[[ DATA open ]]
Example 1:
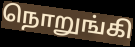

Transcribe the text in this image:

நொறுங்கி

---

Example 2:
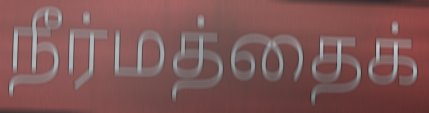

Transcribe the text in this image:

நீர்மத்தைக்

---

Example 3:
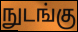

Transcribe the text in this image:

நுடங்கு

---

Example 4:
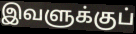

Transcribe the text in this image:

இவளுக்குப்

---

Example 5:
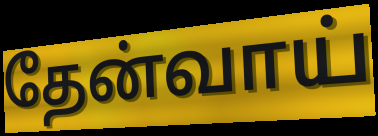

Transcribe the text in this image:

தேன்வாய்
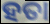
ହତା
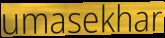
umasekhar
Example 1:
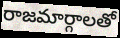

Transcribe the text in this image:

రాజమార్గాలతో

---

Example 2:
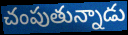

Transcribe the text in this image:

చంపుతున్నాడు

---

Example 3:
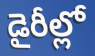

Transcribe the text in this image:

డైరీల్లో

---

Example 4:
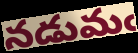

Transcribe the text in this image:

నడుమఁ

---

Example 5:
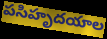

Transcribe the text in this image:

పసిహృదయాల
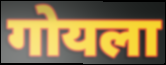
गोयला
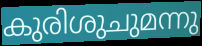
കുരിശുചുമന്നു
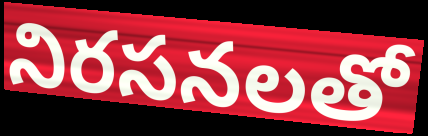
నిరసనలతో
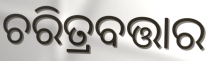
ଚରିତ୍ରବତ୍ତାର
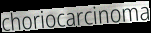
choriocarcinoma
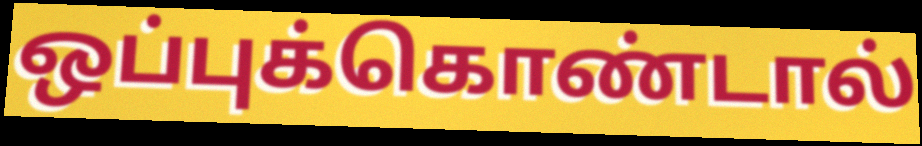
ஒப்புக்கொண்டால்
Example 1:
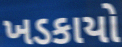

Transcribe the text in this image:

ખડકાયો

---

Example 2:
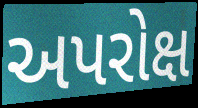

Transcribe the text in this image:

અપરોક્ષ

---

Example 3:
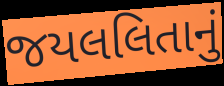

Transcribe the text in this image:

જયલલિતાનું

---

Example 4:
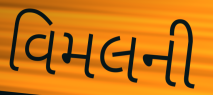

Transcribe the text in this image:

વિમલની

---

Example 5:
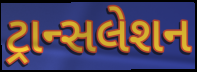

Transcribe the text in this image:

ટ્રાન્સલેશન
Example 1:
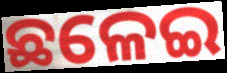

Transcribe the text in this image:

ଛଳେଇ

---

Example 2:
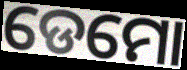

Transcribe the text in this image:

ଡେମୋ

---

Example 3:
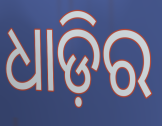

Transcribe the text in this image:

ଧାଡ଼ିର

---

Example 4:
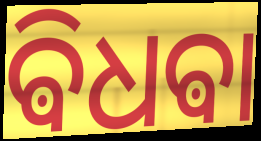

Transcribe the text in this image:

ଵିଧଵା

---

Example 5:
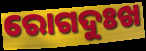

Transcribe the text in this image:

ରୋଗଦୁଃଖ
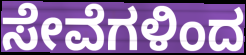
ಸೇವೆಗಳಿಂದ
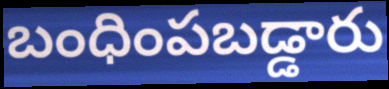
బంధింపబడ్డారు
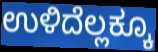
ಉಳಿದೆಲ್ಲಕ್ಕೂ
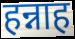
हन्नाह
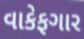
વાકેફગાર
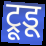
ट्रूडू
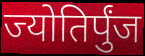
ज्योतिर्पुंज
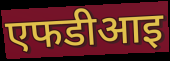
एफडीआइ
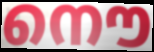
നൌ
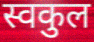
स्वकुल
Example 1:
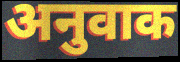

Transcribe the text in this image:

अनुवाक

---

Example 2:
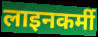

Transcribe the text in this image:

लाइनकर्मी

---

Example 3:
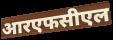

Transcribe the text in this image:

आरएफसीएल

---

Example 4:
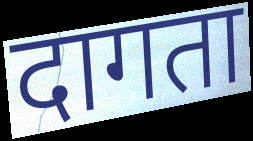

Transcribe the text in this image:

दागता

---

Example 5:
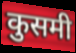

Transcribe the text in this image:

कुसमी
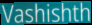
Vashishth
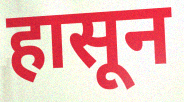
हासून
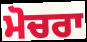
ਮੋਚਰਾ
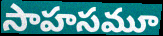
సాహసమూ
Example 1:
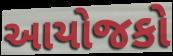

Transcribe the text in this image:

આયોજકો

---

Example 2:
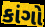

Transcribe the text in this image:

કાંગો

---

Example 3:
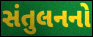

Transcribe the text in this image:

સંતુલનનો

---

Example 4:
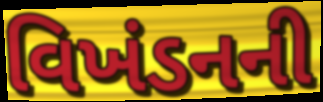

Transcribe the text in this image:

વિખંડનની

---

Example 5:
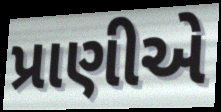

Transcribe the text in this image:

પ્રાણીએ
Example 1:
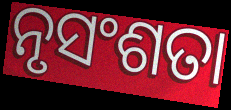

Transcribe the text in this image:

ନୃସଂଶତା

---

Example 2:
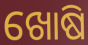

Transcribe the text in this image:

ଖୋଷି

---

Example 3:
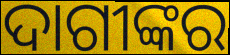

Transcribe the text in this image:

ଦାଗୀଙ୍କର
[[ DATA closed ]]
■ WHAT TO DO ■
Word for word, restate each line above, minus its pictures.

■ ANSWER ■
Example 1:

Transcribe the text in this image:

நொறுங்கி

---

Example 2:

Transcribe the text in this image:

நீர்மத்தைக்

---

Example 3:

Transcribe the text in this image:

நுடங்கு

---

Example 4:

Transcribe the text in this image:

இவளுக்குப்

---

Example 5:

Transcribe the text in this image:

தேன்வாய்
ହତା
umasekhar
Example 1:

Transcribe the text in this image:

రాజమార్గాలతో

---

Example 2:

Transcribe the text in this image:

చంపుతున్నాడు

---

Example 3:

Transcribe the text in this image:

డైరీల్లో

---

Example 4:

Transcribe the text in this image:

నడుమఁ

---

Example 5:

Transcribe the text in this image:

పసిహృదయాల
गोयला
കുരിശുചുമന്നു
నిరసనలతో
ଚରିତ୍ରବତ୍ତାର
choriocarcinoma
ஒப்புக்கொண்டால்
Example 1:

Transcribe the text in this image:

ખડકાયો

---

Example 2:

Transcribe the text in this image:

અપરોક્ષ

---

Example 3:

Transcribe the text in this image:

જયલલિતાનું

---

Example 4:

Transcribe the text in this image:

વિમલની

---

Example 5:

Transcribe the text in this image:

ટ્રાન્સલેશન
Example 1:

Transcribe the text in this image:

ଛଳେଇ

---

Example 2:

Transcribe the text in this image:

ଡେମୋ

---

Example 3:

Transcribe the text in this image:

ଧାଡ଼ିର

---

Example 4:

Transcribe the text in this image:

ଵିଧଵା

---

Example 5:

Transcribe the text in this image:

ରୋଗଦୁଃଖ
ಸೇವೆಗಳಿಂದ
బంధింపబడ్డారు
ಉಳಿದೆಲ್ಲಕ್ಕೂ
हन्नाह
વાકેફગાર
ट्रूडू
ज्योतिर्पुंज
एफडीआइ
നൌ
स्वकुल
Example 1:

Transcribe the text in this image:

अनुवाक

---

Example 2:

Transcribe the text in this image:

लाइनकर्मी

---

Example 3:

Transcribe the text in this image:

आरएफसीएल

---

Example 4:

Transcribe the text in this image:

दागता

---

Example 5:

Transcribe the text in this image:

कुसमी
Vashishth
हासून
ਮੋਚਰਾ
సాహసమూ
Example 1:

Transcribe the text in this image:

આયોજકો

---

Example 2:

Transcribe the text in this image:

કાંગો

---

Example 3:

Transcribe the text in this image:

સંતુલનનો

---

Example 4:

Transcribe the text in this image:

વિખંડનની

---

Example 5:

Transcribe the text in this image:

પ્રાણીએ
Example 1:

Transcribe the text in this image:

ନୃସଂଶତା

---

Example 2:

Transcribe the text in this image:

ଖୋଷି

---

Example 3:

Transcribe the text in this image:

ଦାଗୀଙ୍କର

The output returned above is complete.